#### Data for this task ####

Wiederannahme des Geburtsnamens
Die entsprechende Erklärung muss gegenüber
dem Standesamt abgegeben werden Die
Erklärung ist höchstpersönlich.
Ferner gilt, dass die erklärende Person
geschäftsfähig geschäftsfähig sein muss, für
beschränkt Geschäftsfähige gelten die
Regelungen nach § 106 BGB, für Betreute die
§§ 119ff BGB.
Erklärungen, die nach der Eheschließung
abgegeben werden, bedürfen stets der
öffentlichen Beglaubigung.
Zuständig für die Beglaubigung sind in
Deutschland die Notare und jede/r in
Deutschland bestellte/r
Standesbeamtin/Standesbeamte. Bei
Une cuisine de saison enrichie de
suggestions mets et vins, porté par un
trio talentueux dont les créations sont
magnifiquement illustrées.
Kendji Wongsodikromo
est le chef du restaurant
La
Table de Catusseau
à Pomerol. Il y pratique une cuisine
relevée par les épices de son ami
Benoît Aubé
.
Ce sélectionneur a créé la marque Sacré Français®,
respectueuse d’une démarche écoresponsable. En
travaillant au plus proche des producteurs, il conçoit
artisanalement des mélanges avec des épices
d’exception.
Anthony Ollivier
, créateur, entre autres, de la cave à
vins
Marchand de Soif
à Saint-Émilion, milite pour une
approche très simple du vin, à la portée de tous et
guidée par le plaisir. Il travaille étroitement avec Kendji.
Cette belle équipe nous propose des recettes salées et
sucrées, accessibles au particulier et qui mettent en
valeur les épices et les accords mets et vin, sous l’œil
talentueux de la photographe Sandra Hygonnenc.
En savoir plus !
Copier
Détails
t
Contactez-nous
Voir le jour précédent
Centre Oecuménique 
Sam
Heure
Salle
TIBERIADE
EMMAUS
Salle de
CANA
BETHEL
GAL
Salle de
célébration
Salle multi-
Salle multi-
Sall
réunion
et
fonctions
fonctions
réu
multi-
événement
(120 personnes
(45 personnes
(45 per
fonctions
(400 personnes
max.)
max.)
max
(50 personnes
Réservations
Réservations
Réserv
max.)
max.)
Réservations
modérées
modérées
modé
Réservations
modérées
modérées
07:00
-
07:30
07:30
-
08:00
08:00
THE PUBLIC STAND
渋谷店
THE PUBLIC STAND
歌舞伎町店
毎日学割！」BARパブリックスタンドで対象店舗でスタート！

####

> _Exercise description_:
Please edit the lines from the first one through the line containing "approche très simple", changing "épices" to "aromates" and leaving everything else as it is.

> _Result_:
Wiederannahme des Geburtsnamens
Die entsprechende Erklärung muss gegenüber
dem Standesamt abgegeben werden Die
Erklärung ist höchstpersönlich.
Ferner gilt, dass die erklärende Person
geschäftsfähig geschäftsfähig sein muss, für
beschränkt Geschäftsfähige gelten die
Regelungen nach § 106 BGB, für Betreute die
§§ 119ff BGB.
Erklärungen, die nach der Eheschließung
abgegeben werden, bedürfen stets der
öffentlichen Beglaubigung.
Zuständig für die Beglaubigung sind in
Deutschland die Notare und jede/r in
Deutschland bestellte/r
Standesbeamtin/Standesbeamte. Bei
Une cuisine de saison enrichie de
suggestions mets et vins, porté par un
trio talentueux dont les créations sont
magnifiquement illustrées.
Kendji Wongsodikromo
est le chef du restaurant
La
Table de Catusseau
à Pomerol. Il y pratique une cuisine
relevée par les aromates de son ami
Benoît Aubé
.
Ce sélectionneur a créé la marque Sacré Français®,
respectueuse d’une démarche écoresponsable. En
travaillant au plus proche des producteurs, il conçoit
artisanalement des mélanges avec des aromates
d’exception.
Anthony Ollivier
, créateur, entre autres, de la cave à
vins
Marchand de Soif
à Saint-Émilion, milite pour une
approche très simple du vin, à la portée de tous et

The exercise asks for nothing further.